Lumian, “Beni dolandırarak paramı çalmaya çalıştı” diye yanıtladı ve ardından “Neden sana tanıdık geliyorum?” diye sordu.
Baron Brignais piposundan bir nefes çekti ve sırıttı.
“Bizim gibi deneyimli kişiler için, eylemlerinizin kılık değiştirme olduğu düşünülemez.
“Şüphelenmeye başladığımızda ve noktaları birleştirdiğimizde, doğal olarak seni tanıyacağız; Lumian Lee, 3.000 dolar ödülle aranan bir suçlu.”
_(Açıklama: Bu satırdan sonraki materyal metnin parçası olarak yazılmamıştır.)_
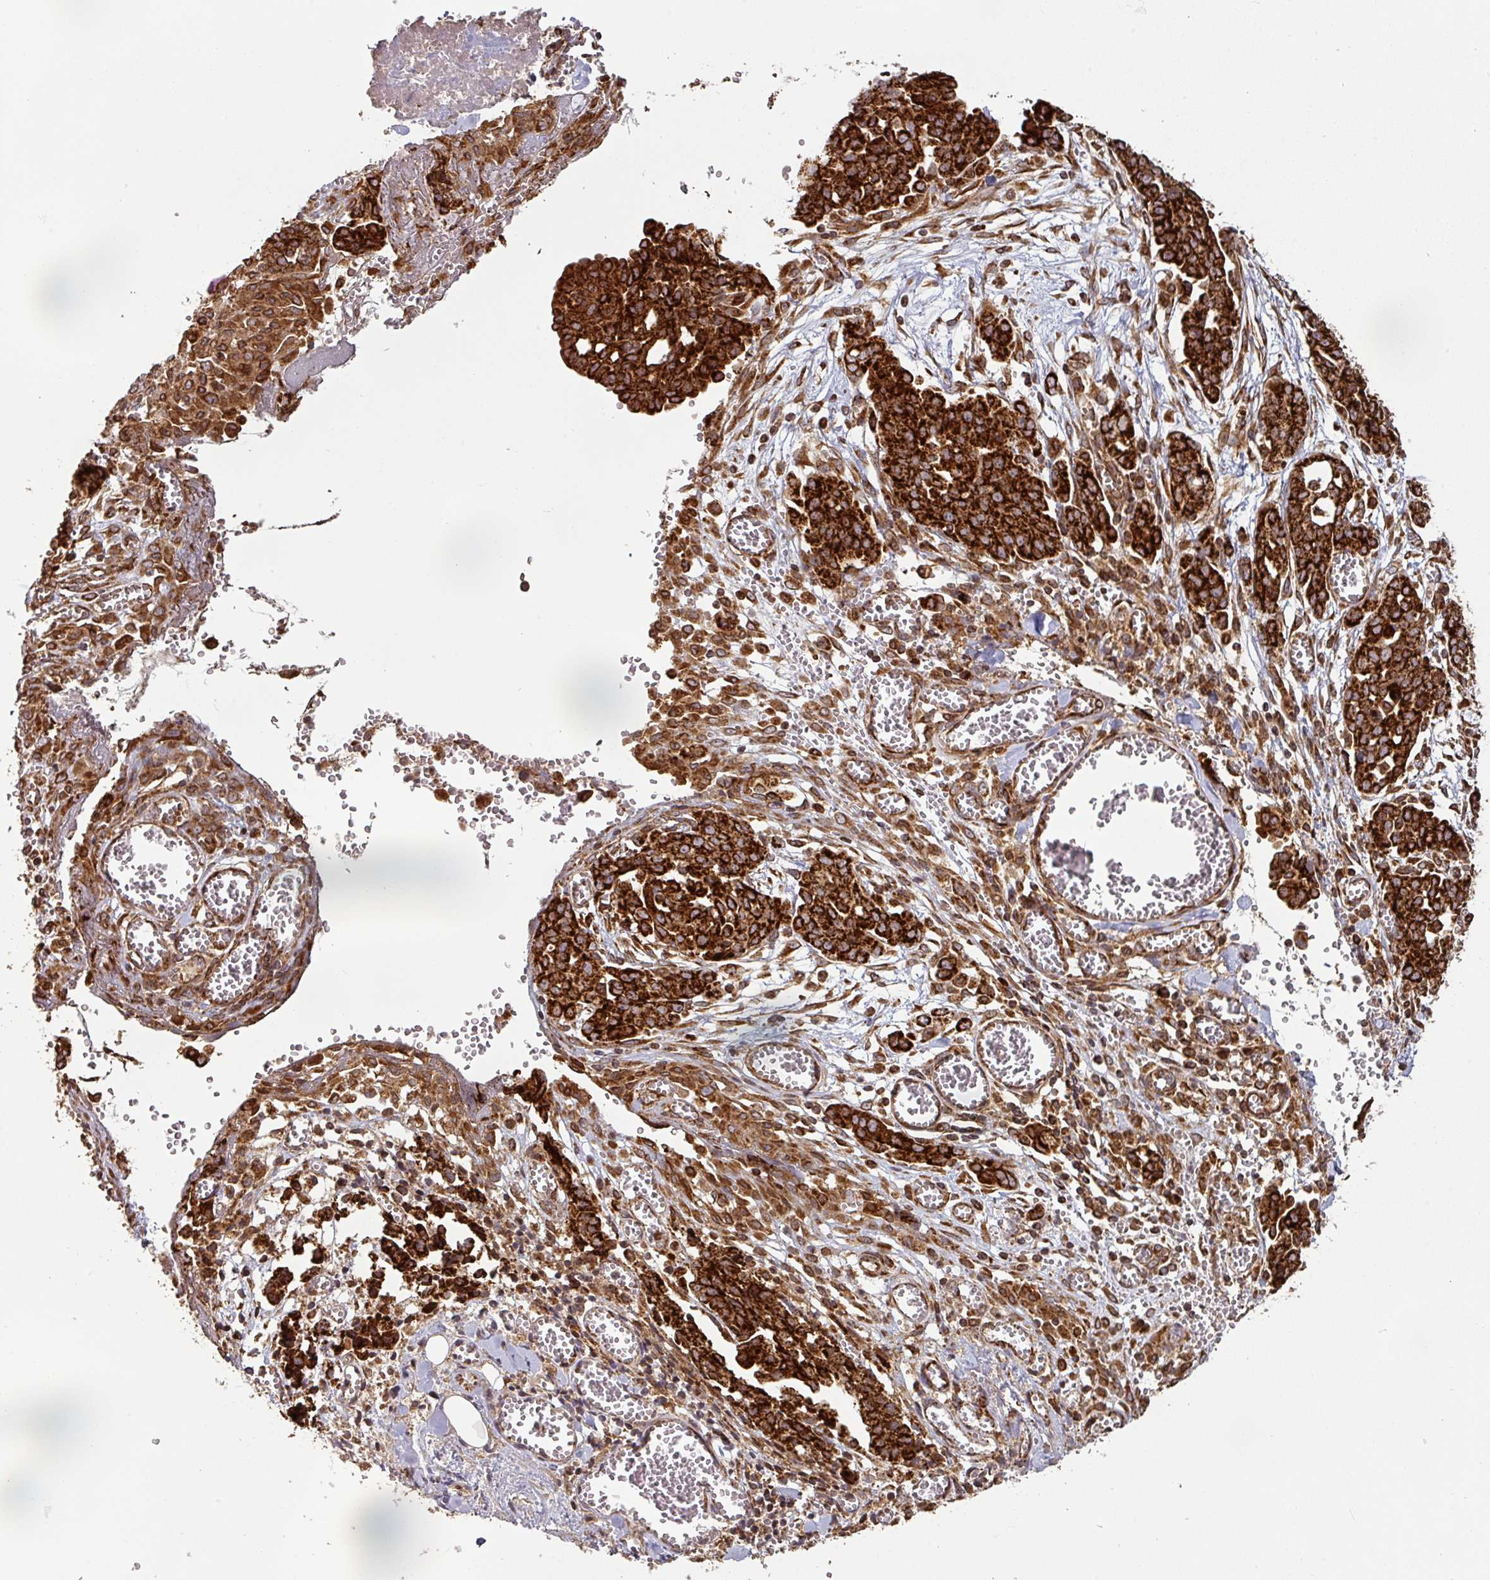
{"staining": {"intensity": "strong", "quantity": ">75%", "location": "cytoplasmic/membranous"}, "tissue": "ovarian cancer", "cell_type": "Tumor cells", "image_type": "cancer", "snomed": [{"axis": "morphology", "description": "Cystadenocarcinoma, serous, NOS"}, {"axis": "topography", "description": "Soft tissue"}, {"axis": "topography", "description": "Ovary"}], "caption": "Human serous cystadenocarcinoma (ovarian) stained with a brown dye displays strong cytoplasmic/membranous positive positivity in about >75% of tumor cells.", "gene": "TRAP1", "patient": {"sex": "female", "age": 57}}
Ödülüm sadece 3000 verl d'or mu? Lumian'ın ilk tepkisi kafa karışıklığı oldu.
Cordu'nun zaman döngüsünün kaynağı olarak resmi ödülü nasıl peder ve Madame Pualis'inkinden daha düşük olabilir?
Baron Brignais gülümseyerek “Ancak, yalnızca sizin hakkınızda bilgi vermek 500 verl d'or değerindedir” diye ekledi. “Genç adam, Erkek Estetiği adında bir kitaba ihtiyacın var. Utanma. Trier'de erkeklerin makyaj yapması oldukça normal. Bu, gerçek kimliğini gizlemene yardımcı olur.”
Bu “beyefendi” aynı zamanda göz kalemi ve pudra da sürmüştü.
Lumian gülümsedi.
“Beni ödül için yakalamayı mı planlıyorsun?”
(1) Bu alıntı, viktorya döneminde Paris'teki Salle de Bal Brise'nin girişindeki bir yazıttan alınmıştır. Orijinal yazıtta bazı değişiklikler yaptım. Balo salonu aslında eski bir mezarlığın üzerine inşa edilmişti ve hatta mezarlığın yeri değiştirildikten sonra geride kalan taşlar bile kullanılıyordu. Mezarların üzerinde dans etmek gibi. Yürüyen kaplumbağalardan daha önce bahsedilen, o dönemde gerçekten meydana gelen olaylara da atıfta bulunuyor.